Deep Learning and other hot trends

Stockholm, Sweden

Lennart Alexandrie, Editor in Chief, Detektor Magazine

In recent years terrorist activity in London, Brussels, Paris, Barcelona, Berlin, Copenhagen and Stockholm has played an important part in making security and safety in society a political and public high priority issue.

Here, Lennart Alexandrie discusses how new trending technologies,  like the Internet of Things and Artificial Intelligence might change the security industry forever.

Intelligent technology can make a big contribution to a safer and more secure society – if it is used efficiently. Security technology knowledge needs to have a much higher priority among governments if crime fighting results and return on invested tax payments are of high importance. The necessity is to combine technology and human resources. For example, there are studies in New Jersey that prove that the way police interact with security camera systems is crucial for the result of the technology investment. Combining the benefits of security cameras with the police advantages of human forces (police officers or guards) is the right way, then the chances of success in both preventing crimes and bringing criminals to justice increases heavily. The installed technology by itself is not good enough; neither are human forces working alone.
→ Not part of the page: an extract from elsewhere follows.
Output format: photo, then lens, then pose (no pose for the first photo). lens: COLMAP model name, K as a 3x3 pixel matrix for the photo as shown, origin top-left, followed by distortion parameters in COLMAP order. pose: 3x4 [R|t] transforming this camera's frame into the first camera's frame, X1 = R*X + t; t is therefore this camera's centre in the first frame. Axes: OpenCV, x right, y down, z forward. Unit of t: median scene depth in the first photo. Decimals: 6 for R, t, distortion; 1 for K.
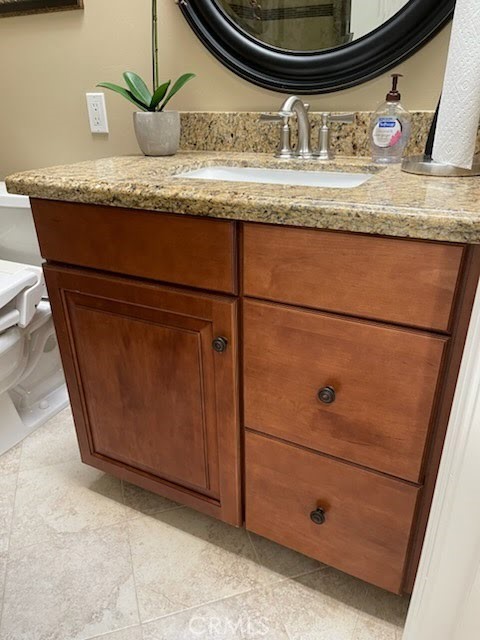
lens RADIAL K [[489.2, 0, 238.9], [0, 489.2, 319.7], [0, 0, 1]] dist [0.055179, -0.001421]
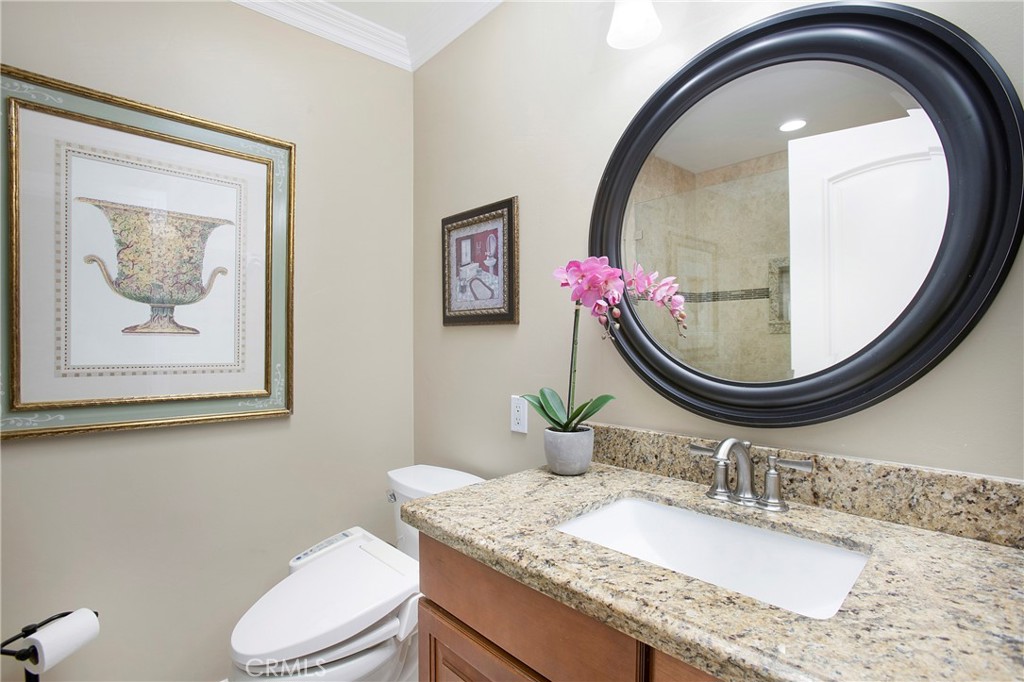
lens RADIAL K [[485.1, 0, 508.7], [0, 485.1, 345.3], [0, 0, 1]] dist [-0.025724, 0.014207]
pose [[0.944829, 0.030202, -0.326168, 0.015106], [-0.166896, 0.901186, -0.400012, -0.187391], [0.281857, 0.432379, 0.856508, 0.108839]]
Government spending will continue. An example of a technology trend in this segment is that 400,000 body worn cameras will be shipped to law enforcement agencies globally in 2017 – a new record.
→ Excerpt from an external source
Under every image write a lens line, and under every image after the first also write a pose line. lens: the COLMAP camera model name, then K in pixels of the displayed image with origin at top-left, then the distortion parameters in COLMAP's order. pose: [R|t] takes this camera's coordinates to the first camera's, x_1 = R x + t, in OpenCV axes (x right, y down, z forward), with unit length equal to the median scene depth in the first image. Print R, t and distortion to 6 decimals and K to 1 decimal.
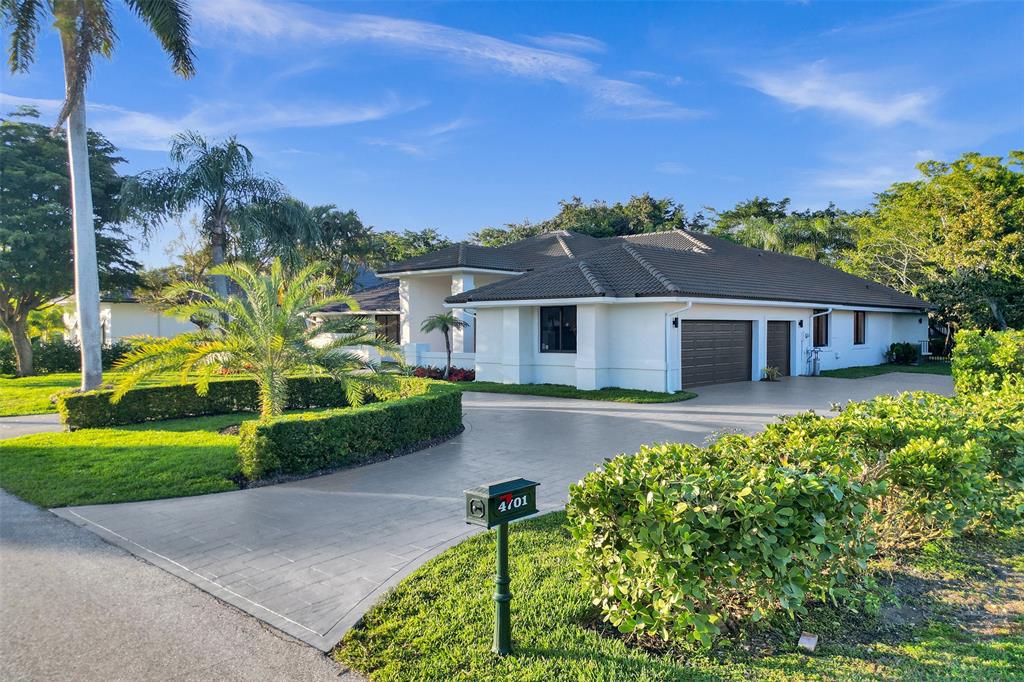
lens RADIAL K [[714.6, 0, 512.0], [0, 714.6, 341.0], [0, 0, 1]] dist [0.050038, -0.000332]
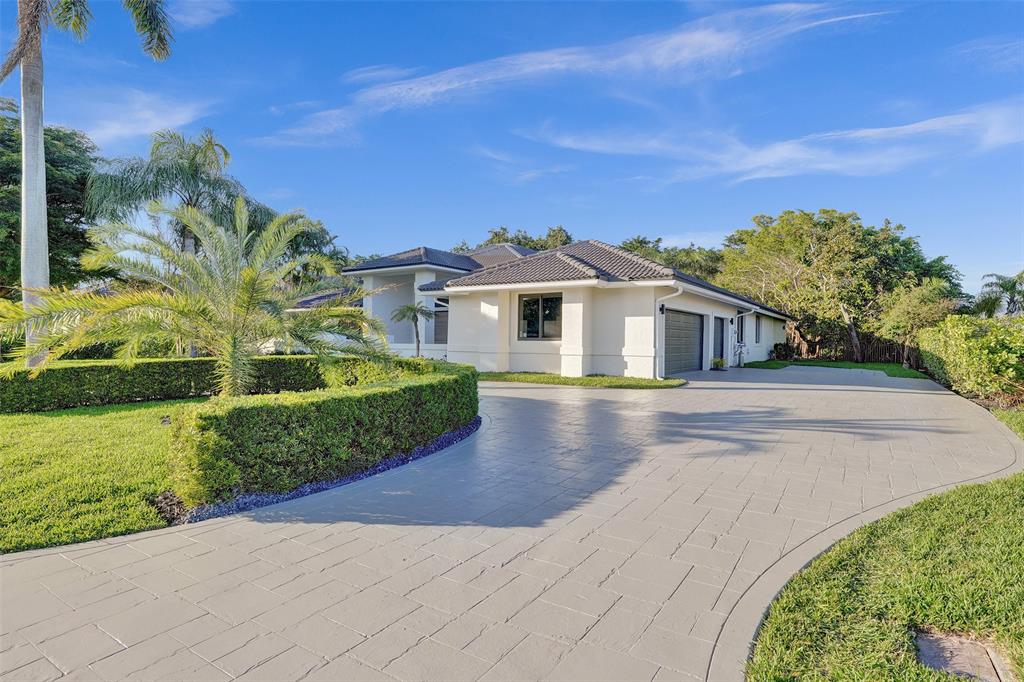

With all this in mind the security industry is facing a very exciting future. New technology and trends are also creating opportunities through new business models. Investments in security systems have previously been regarded as a cost at the end of the value chain and have thus become low priority in limited budgets. But network cameras and IP-based access control systems now provide value-added services to end users, increased productivity, and reduced operating costs. These benefits will move security further into the value chain and lead to increased demand.

With this development, which is increasingly based on combined solutions, system integrators will become more IT-oriented, and the requirements for distributor technical skills will be greater. IT skills are an important service for all vertical segments, as it is essential for the security industry to be able to deliver smart IoT solutions. Therefore, requiring competence will be a big challenge for the security industry.
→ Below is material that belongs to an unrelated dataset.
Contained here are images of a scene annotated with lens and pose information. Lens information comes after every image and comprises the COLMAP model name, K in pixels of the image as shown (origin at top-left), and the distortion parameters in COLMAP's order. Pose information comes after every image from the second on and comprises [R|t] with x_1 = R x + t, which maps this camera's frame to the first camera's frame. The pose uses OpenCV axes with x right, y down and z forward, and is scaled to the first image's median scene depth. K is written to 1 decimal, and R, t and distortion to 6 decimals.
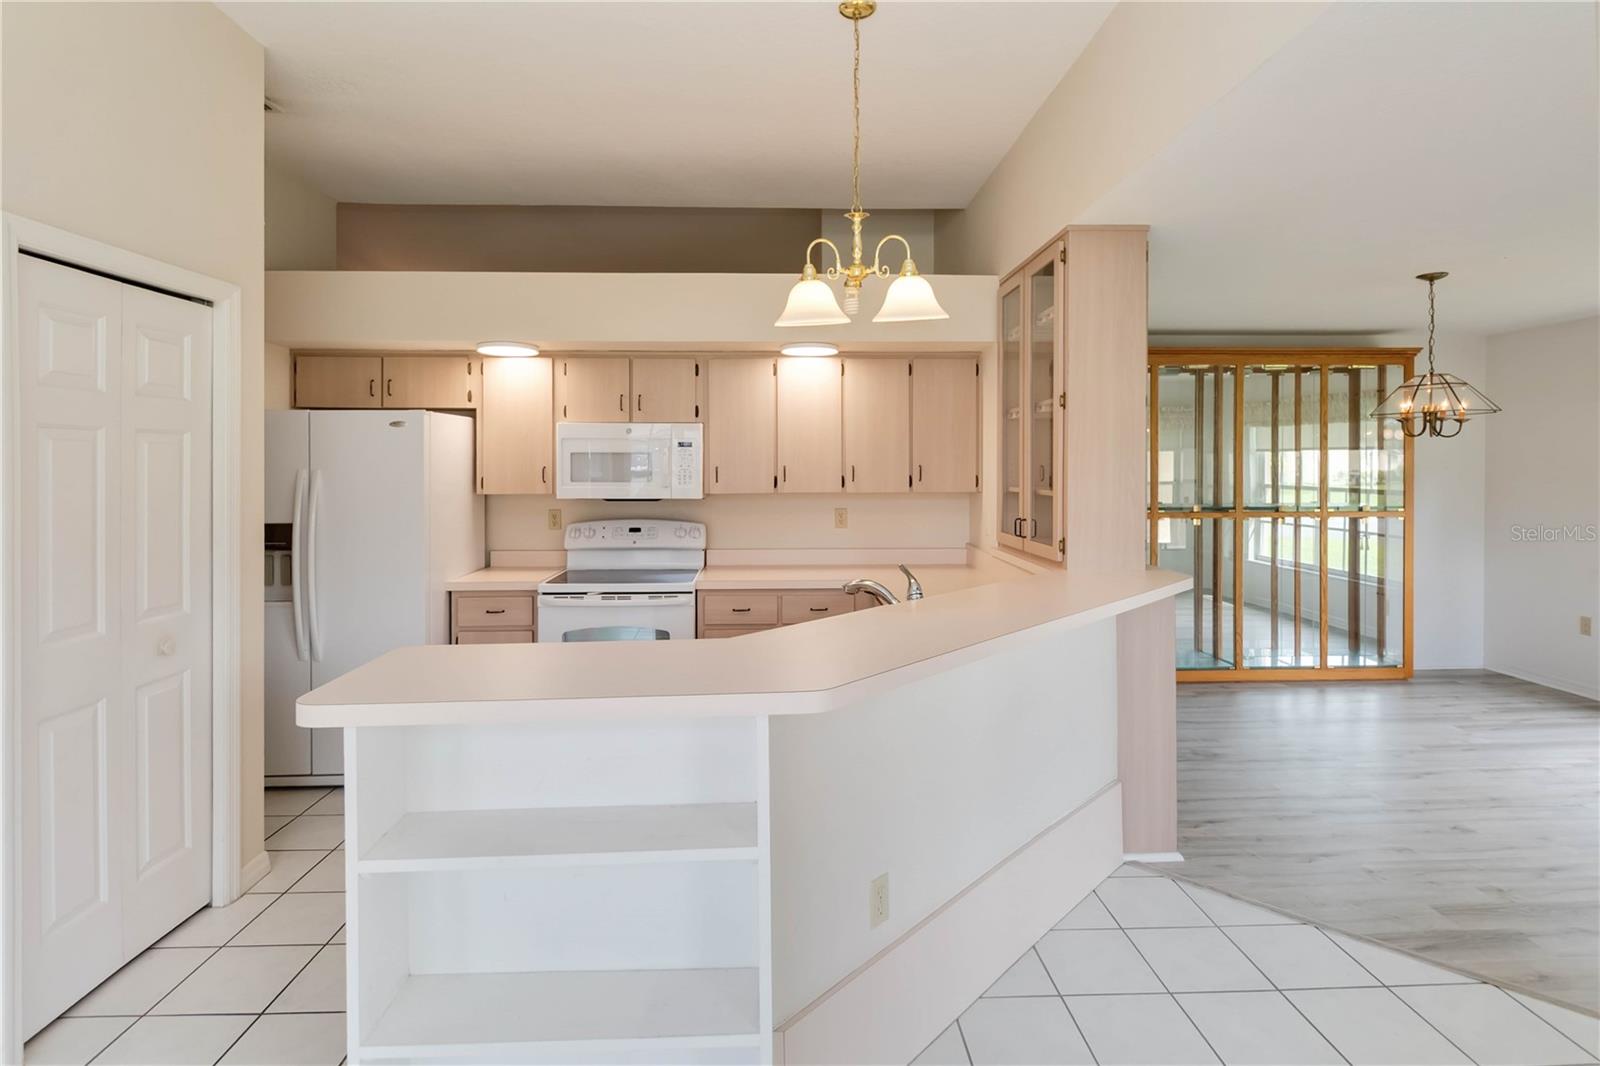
lens RADIAL K [[786.7, 0, 800.6], [0, 786.7, 464.8], [0, 0, 1]] dist [-0.000760, -0.000360]
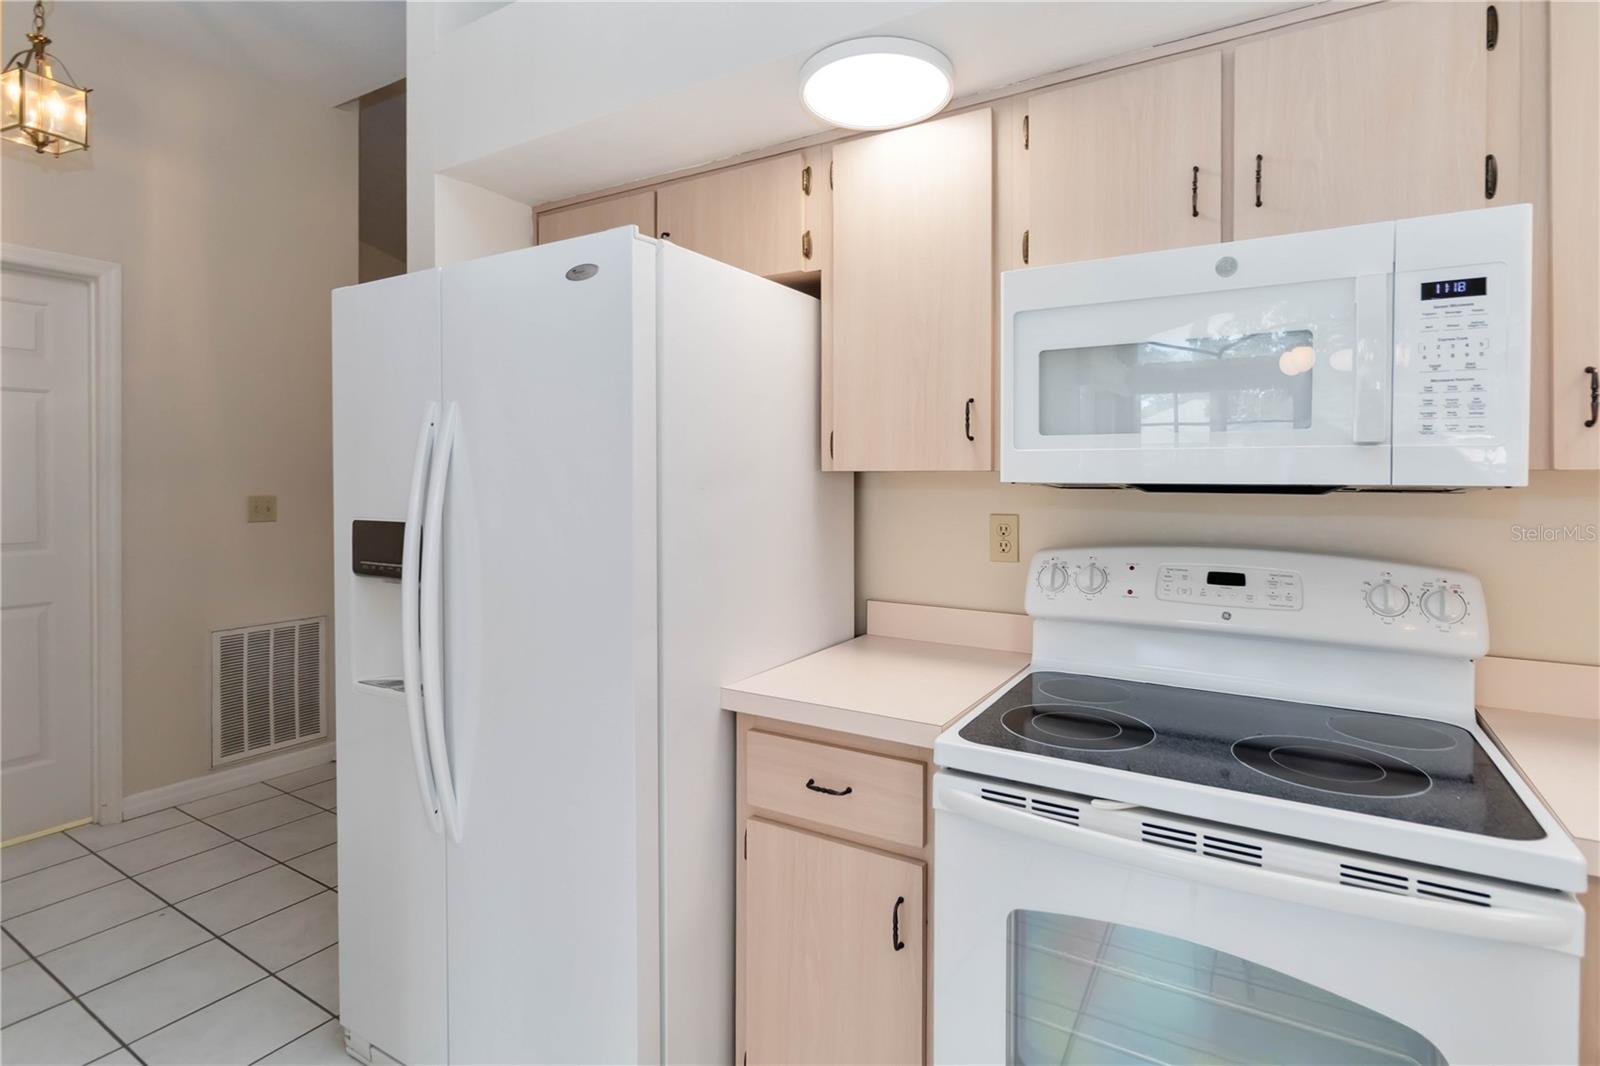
lens RADIAL K [[786.7, 0, 800.6], [0, 786.7, 464.8], [0, 0, 1]] dist [-0.000760, -0.000360]
pose [[0.832315, -0.004560, -0.554284, -0.182613], [-0.008403, 0.999747, -0.020843, 0.043336], [0.554239, 0.022006, 0.832066, 0.635551]]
The migration from analogue to digital technology into security systems has been completed. As an example, in 2017 IHS estimates the number of shipped network cameras for distribution through professional channels will exceed 98 million units.

With this IP-revolution the development towards new, more convenient and more cost-effective security solutions has increased with pace. Add on the growing opportunities offered by the Internet of Things.

What is still waiting in the wings to revolutionise the security market and thus the fight against crime is the increasingly sophisticated video analysis. The development of artificial intelligence (AI) in general - and towards “Deep learning” in particular - will have a tremendous significance in relation to proactive security systems, not least in video surveillance systems.

Digitalisation has also started a revolution in the physical access control segment, as it is on its way to be integrated with logical security. Access control in combination with identity management is becoming increasingly sought after. And access control as a service is only in its infancy. There is simply a lot of interesting things going on right now.

At the same time there is a huge challenge to face - cyber security in the increasingly connected security systems. How do we secure the products and networks against hacker attacks? That is one of the biggest challenges of the security industry.